This page has links to a number of social customer care resources I have created over the last few years.
Five Years of Social Customer Care: The Pig Puts on Some Lipstick and the Fish Come Out to Play: A retrospective looking back at the first five years of social customer care with contributions from some of the key participants and commentators over that period (August 2014).
where social media meets customer service: A LinkedIn group I started as somewhere people could go to find useful articles, posts and views from the growing number of members.
North America Twitter Social Customer Care Leaders: Leaderboard of Middle East companies using Twitter for customer service. Using Leaderboarded.com.
Social media command centres: Pinterest board with lots of links to videos, blogs, images about command centres.
If you want to know who to follow in the social customer care space, here’s a good starting point created by Vala Afshar – The Top 100 Most Social Customer Service Pros On Twitter.
Brief thoughts on #socialcustcare [Tumblr]
Overview of Social Customer Care
Social customer care began in the US in early 2008 when Frank Eliason (@ComcastCares) reached out to help a customer via Twitter. Within a few months, UK companies like BT, Virgin Trains, EasyJet and The Carphone Warehouse were following Eliason’s lead and experimenting with the use of Twitter as a customer service channel, albeit a somewhat novel one.
For customers, social channels like Twitter and latterly Facebook, gave them a sense of empowerment that they had never felt before. Up until that time, companies largely controlled the customer service experience.

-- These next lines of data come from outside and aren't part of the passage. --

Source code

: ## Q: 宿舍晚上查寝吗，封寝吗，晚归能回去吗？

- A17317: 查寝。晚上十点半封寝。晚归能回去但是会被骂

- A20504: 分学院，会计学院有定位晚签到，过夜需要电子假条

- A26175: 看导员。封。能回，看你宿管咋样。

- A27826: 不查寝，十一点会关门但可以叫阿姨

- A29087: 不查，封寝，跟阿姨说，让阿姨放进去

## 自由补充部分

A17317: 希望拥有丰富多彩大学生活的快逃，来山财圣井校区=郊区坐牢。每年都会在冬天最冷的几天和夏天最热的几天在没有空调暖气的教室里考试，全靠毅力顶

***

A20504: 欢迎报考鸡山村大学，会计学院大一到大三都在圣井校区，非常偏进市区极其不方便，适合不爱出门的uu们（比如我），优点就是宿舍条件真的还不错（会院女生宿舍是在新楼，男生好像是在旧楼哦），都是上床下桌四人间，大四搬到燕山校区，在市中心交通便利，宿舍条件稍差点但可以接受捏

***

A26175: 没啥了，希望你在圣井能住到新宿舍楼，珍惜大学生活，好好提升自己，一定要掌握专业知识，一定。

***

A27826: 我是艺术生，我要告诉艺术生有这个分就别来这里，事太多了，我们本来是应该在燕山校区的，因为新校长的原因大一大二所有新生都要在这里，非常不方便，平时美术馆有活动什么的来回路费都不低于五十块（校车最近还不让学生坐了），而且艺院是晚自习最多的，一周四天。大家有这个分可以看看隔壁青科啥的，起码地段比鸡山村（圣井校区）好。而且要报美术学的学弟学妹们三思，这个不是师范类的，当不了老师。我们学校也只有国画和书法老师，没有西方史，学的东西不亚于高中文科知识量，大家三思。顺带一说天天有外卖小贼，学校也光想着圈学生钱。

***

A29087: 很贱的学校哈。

The drive for cost efficiencies resulting in a somewhat transactional interaction that was impersonal at best, and frustrating at worst. Dave Carroll’s ‘United Breaks Guitar’ video, published in 2009, simply underlined in stark terms to everyone the fact that customer service had changed, and would continue to change; albeit with social as the catalyst. The increasing decentralisation of the service experience, was met with a growing expectation for a more empathetic, humane and intimate type of customer interaction.
Whilst 2008 – 2010 were undoubtedly the pioneering days within the evolution of social customer care when literally ‘anything goes’, 2011 – 2012 can be characterised by a slowing down and consolidation of that initial excitement as companies not only began to realise that social media was not a fad, but were in turn forced to begin their own social journey. We are now entering a further period of growth, with Gartner predicting that in 2013, at least 35% of customer service centres will have integrated some form of community/social capabilities. Gartner goes on to predict that the social customer care space will reach a peak of interest by the second half 2014 [Gartner, 2013].